Children who are deaf or hard of hearing live in a predominantly listening environment and often miss crucial information in their contact with others. As a result, many of these children have fewer opportunities to participate in social interactions and their social encounters are also of a ‘lower quality’, says Tsou. This prevents them from learning more about emotions and social conventions. To gain a better understanding of this problem, Tsou investigated how pre-school children – with and without hearing disabilities – interpret social interactions and how they react to other people’s emotions.

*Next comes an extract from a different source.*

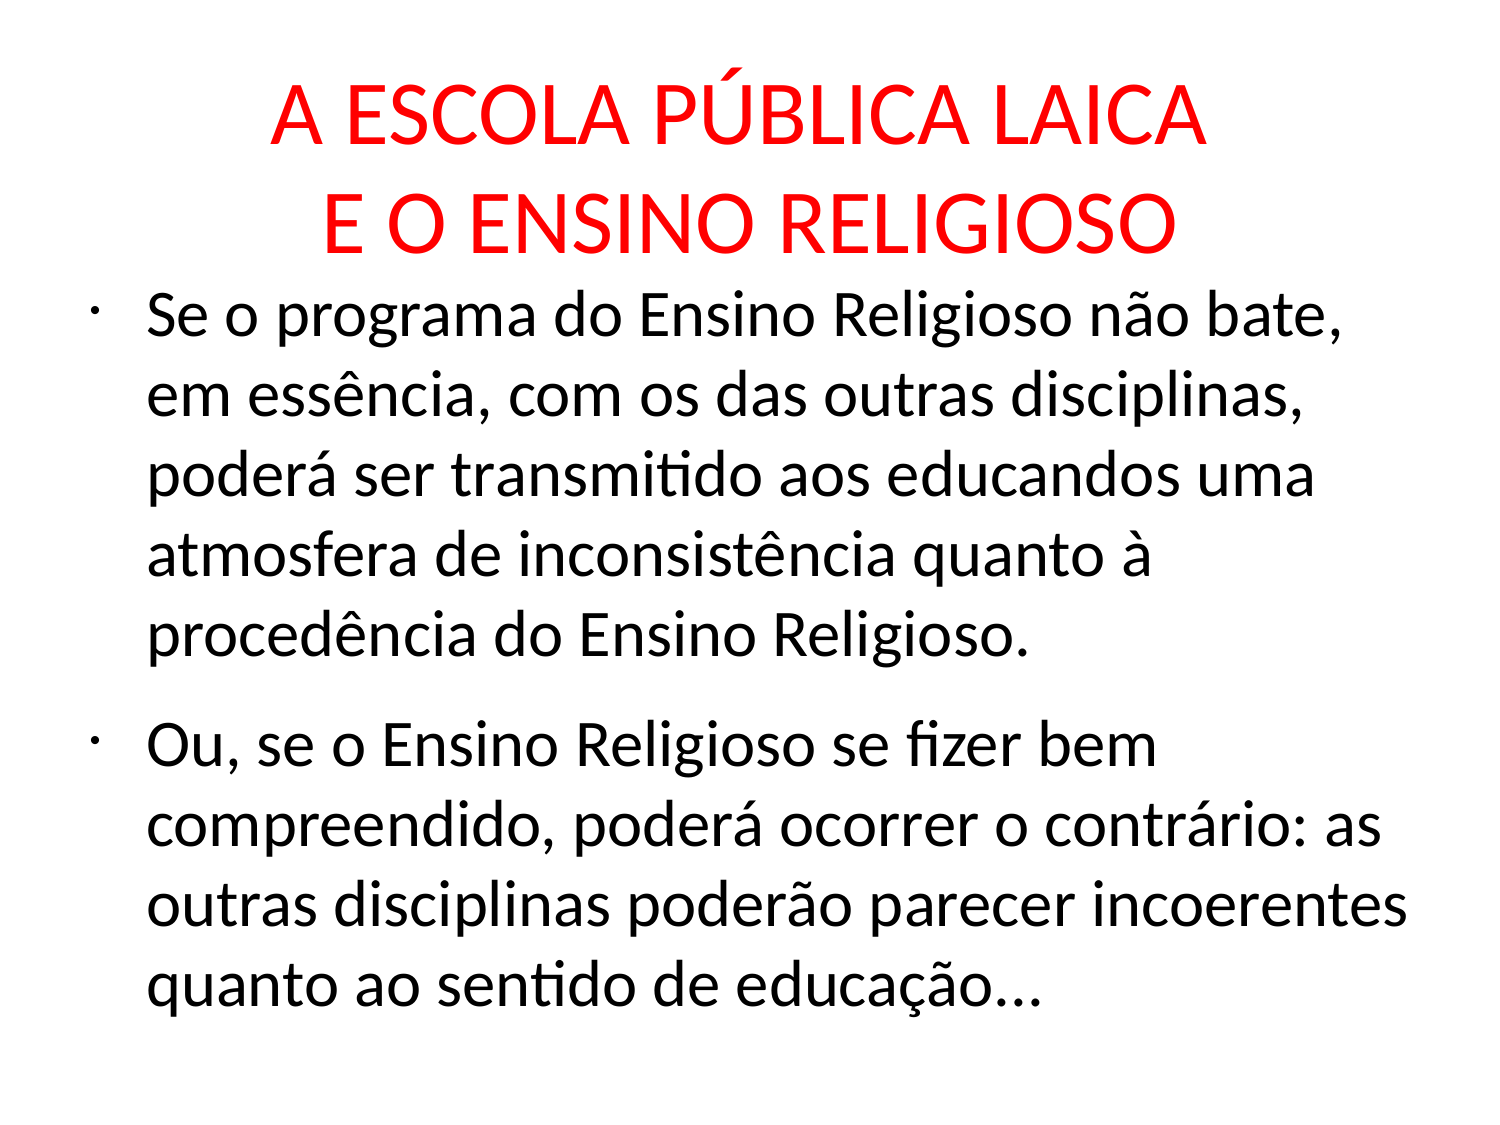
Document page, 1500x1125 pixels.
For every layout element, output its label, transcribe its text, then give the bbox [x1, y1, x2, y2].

list Se o programa do Ensino Religioso não bate, em essência, com os das outras disciplinas, poderá ser transmitido aos educandos uma atmosfera de inconsistência quanto à procedência do Ensino Religioso. Ou, se o Ensino Religioso se fizer bem compreendido, poderá ocorrer o contrário: as outras disciplinas poderão parecer incoerentes quanto ao sentido de educação... [75, 262, 1425, 1083]
title A ESCOLA PÚBLICA LAICA E O ENSINO RELIGIOSO [75, 45, 1425, 233]
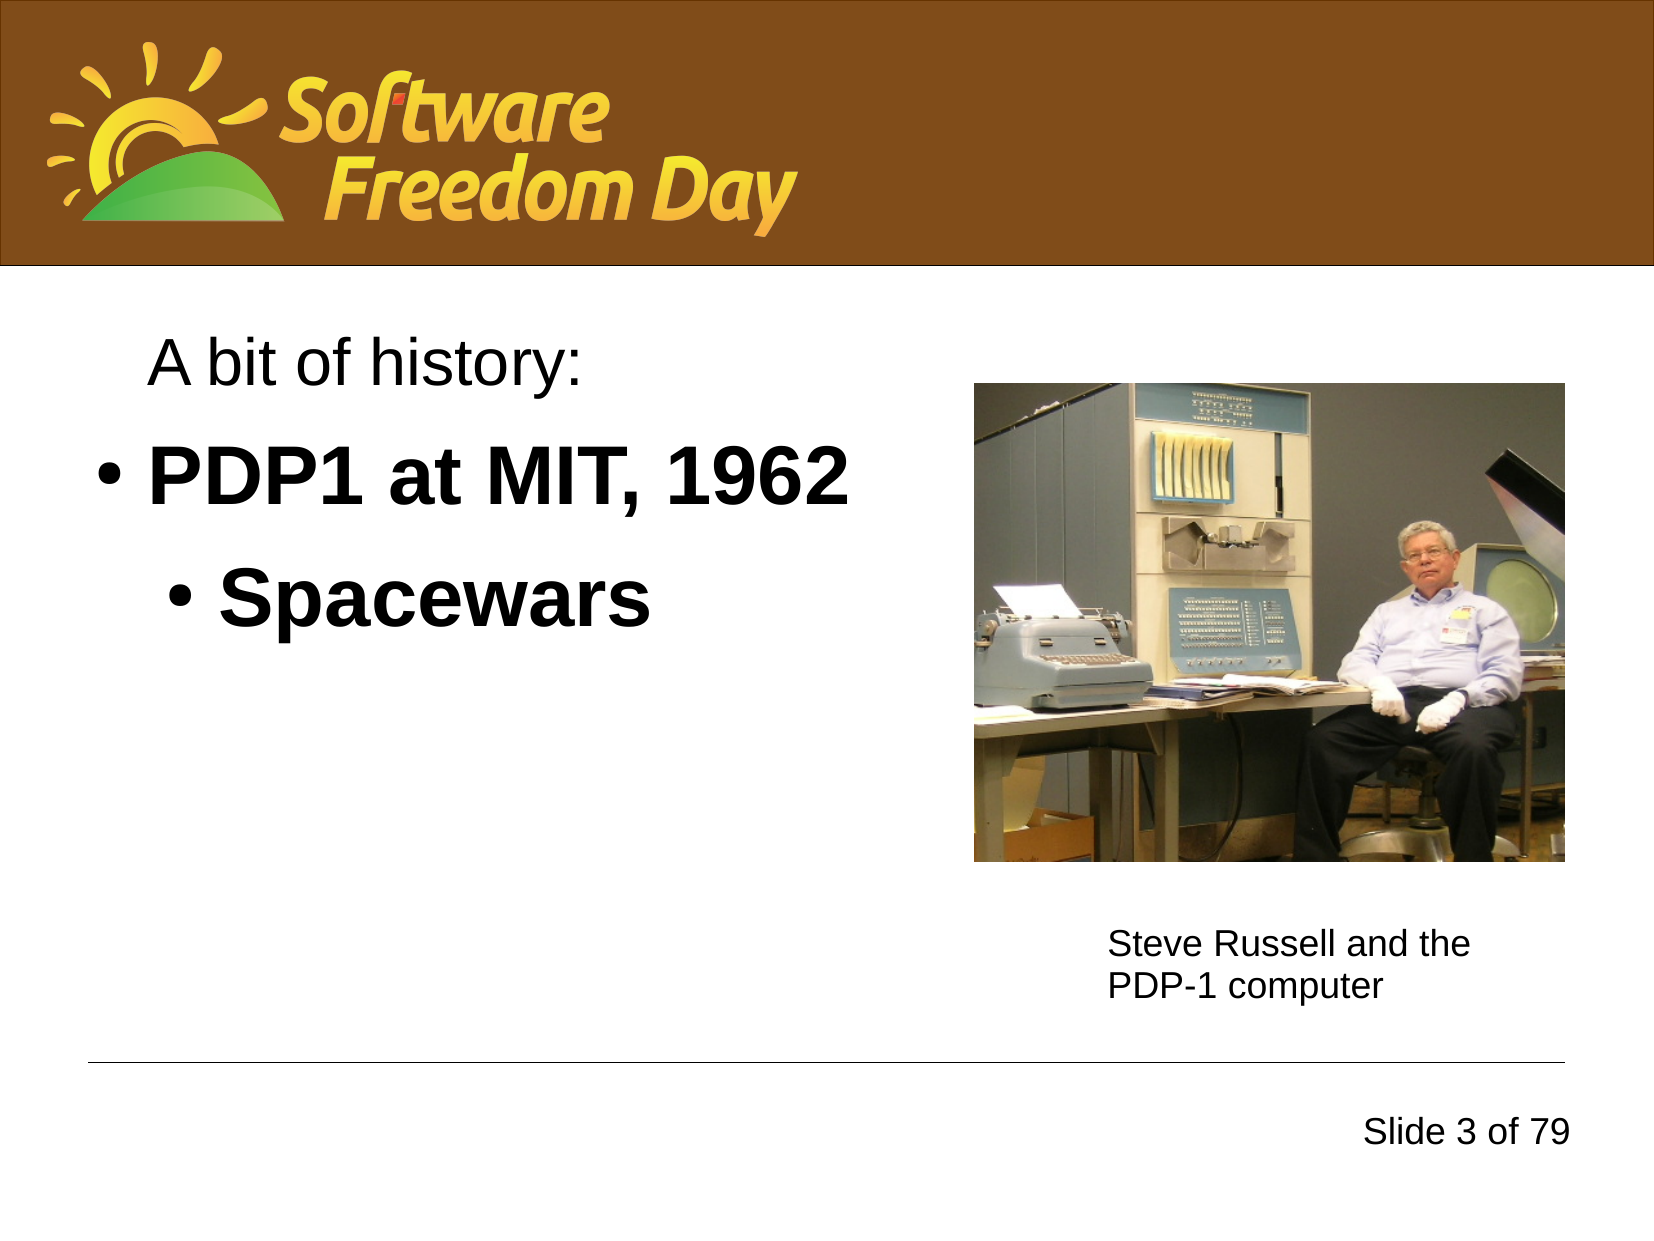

Tsou carried out the research in collaboration with the LUMC and the Chang-Gung Memorial Hospital in Taiwan. She gave both groups of children behavioural tasks to complete; she observed their reactions and asked the parents to fill in questionnaires. In simple social interactions, children with hearing disabilities performed more or less as well as their peers without hearing loss. However, they found tasks that required a certain level of knowledge about social interactions much more difficult; for example, understanding the emotions triggered in a social situation and reacting appropriately to other people’s emotions. In many cases, the children lacked this knowledge.

Tsou investigated how children process verbal and non-verbal information and how they respond physiologically to other people’s emotions. Using eye-tracking, she found that children who are deaf or hard of hearing primarily rely on their own visual coding strategy. In social situations, they tend to look for explicit, visual cues such as eye expressions or the posture of those with whom they are interacting.